New cease-fire in Libya’s intractable conflict announced after Berlin summit
BERLIN — World leaders announced a new cease-fire Sunday and pledged to respect an arms embargo in Libya, concluding a U.N.-sponsored summit that marked an eleventh-hour push by European nations to re-engage in an intractable conflict they had long ignored.
“I cannot stress enough the summit’s conclusion that there is no military solution to the conflict in Libya,” said U.N. Secretary-General Antonio Guterres in a news conference on Sunday.
He added that all participants had committed to refraining “from interference in the armed conflict or internal affairs of Libya.”
“This must be adhered to,” he said.
The statements followed six hours of talks held in Berlin on Sunday. German Chancellor Angela Merkel assembled presidents and representatives of five permanent members of the U.N. Security Council as well as seven other countries — many of them involved in fueling Libya’s civil war through repeated violations of an arms embargo.
Libya has been racked by multiple spasms of violence since 2011, when a NATO operation dislodged longtime dictator Col. Moammar Kadafi amid wide-spread demonstrations against his rule.
The conflict has transformed the oil-rich African nation into a complex proxy battleground pitting the U.N.-recognized Government of National Accord — which is based in the capital, Tripoli, and has the backing of Turkey and Italy — against a rival government affiliated with Gen. Khalifa Haftar, a renegade general in the mold of Kadafi who is supported by the United Arab Emirates, Russia, Egypt and France.
The latest wave of clashes began in April, when Haftar launched an offensive to overrun the capital and secure his grip over the entire country. The violence has already killed hundreds, and forced an estimated 150,000 people to flee before an onslaught that has seen the deployment of drones, armored vehicles, militias, mercenaries and even Syrian rebel fighters by the belligerents’ backers.

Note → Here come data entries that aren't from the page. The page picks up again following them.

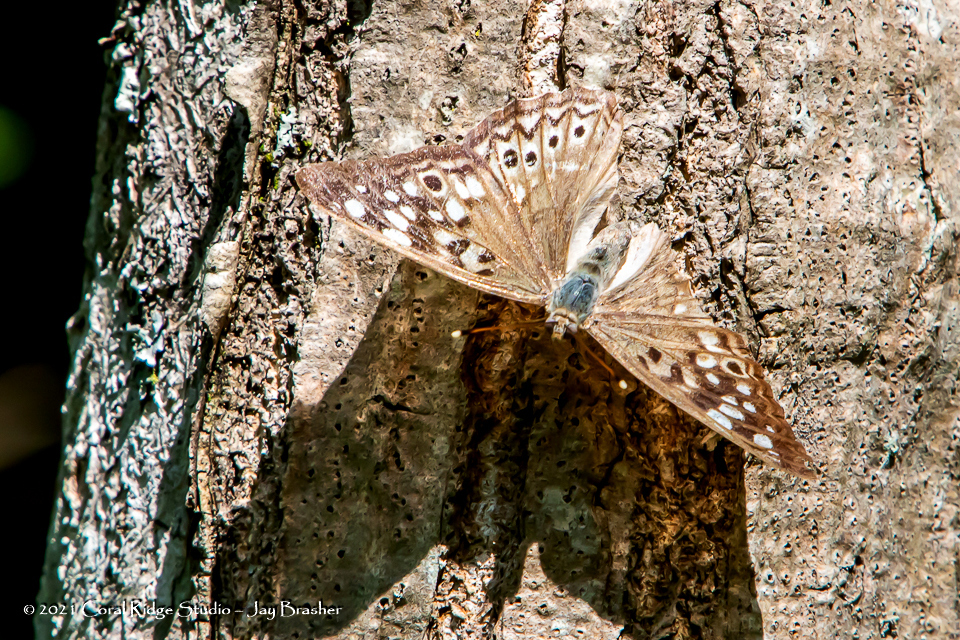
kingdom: Animalia
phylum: Arthropoda
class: Insecta
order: Lepidoptera
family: Nymphalidae
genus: Asterocampa
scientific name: Asterocampa celtis
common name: Hackberry emperor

A previous cease-fire brokered by Russia and Turkey collapsed on Tuesday.
A communique issued at the end of the conference stressed the need for more robust international efforts to monitor the embargo. It also calls for an extensive demobilization and disarmament of the militias, along with sanctions against any violators of the Berlin agreement.
“We want to see the arms embargo respected,” Merkel said.
“We know that today’s meeting will not solve all the problems of Libya, but we wanted to give new impetus.”
U.S. Secretary of State Michael R. Pompeo met with a number of leaders ahead of the summit and participated in the talks but did not speak to reporters at the news conference.
A statement from State Department spokeswoman Morgan Ortagus said Pompeo had discussed with European Union High Representative Josep Borrell “ongoing international efforts to support a durable cease-fire in Libya, a return to a political process and the end of foreign interference in Libya.”
Also in attendance were Turkey‘s President Recep Tayyip Erdogan, French President Emmanuel Macron, Italian Prime Minister Giuseppe Conte and British Prime Minister Boris Johnson. Other countries invited were the United Arab Emirates, Egypt, Algeria, China and the Republic of Congo.
Leaders from the United Nations, the European Union, the African Union and the Arab League also attended.
Underscoring the difficulties Merkel and other leaders faced, there was no face-to-face meeting between Haftar and Fayez Serraj, the premier of the Tripoli government.
“We talked to them individually because the differences between the two parties are of such a magnitude that the two parties do not speak to each other,” Merkel said.
The agreement follows years of marginal engagement by the U.S. and European nations, which mostly stood by as the country descended into confrontations waged by militias tapping the country’s resources. It also became a launchpad for migrants hoping to reach Europe’s shores, leaving governments there responding in ways that often exacerbated the situation.
But the introduction of Russian mercenaries last year and the recent deployment of Turkish-backed Syrian rebels raised the risk of what Guterres called “a true regional escalation.”
“It’s reached a dangerous dimension,” he said. “That risk was averted in Berlin, provided, of course, that it’s possible to maintain the truce and then to move into a cease-fire.”
Yet few expect the agreement to be a real breakthrough.
Haftar, said Emad Badi, a Libya scholar at the European University Institute in Florence, Italy, had already broken other cease-fire agreements; in recent days he mobilized his loyalist forces to blockade Libyan ports and oil fields. And he was still welcomed in Berlin.
“Everyone failed to condemn it.... How do you think this will be viewed locally?” Badi said.
Haftar had also refused to pull back his forces from the capital’s outskirts and ignored calls for a buffer zone, said Mohamed Jarh, analyst with the eastern Libyan consulting firm Libya Outlook.
“Some people believe the fighting would restart by the weekend,” he said.
Kirschbaum, a Times special correspondent, reported from Berlin. Staff writer Bulos reported from Baghdad.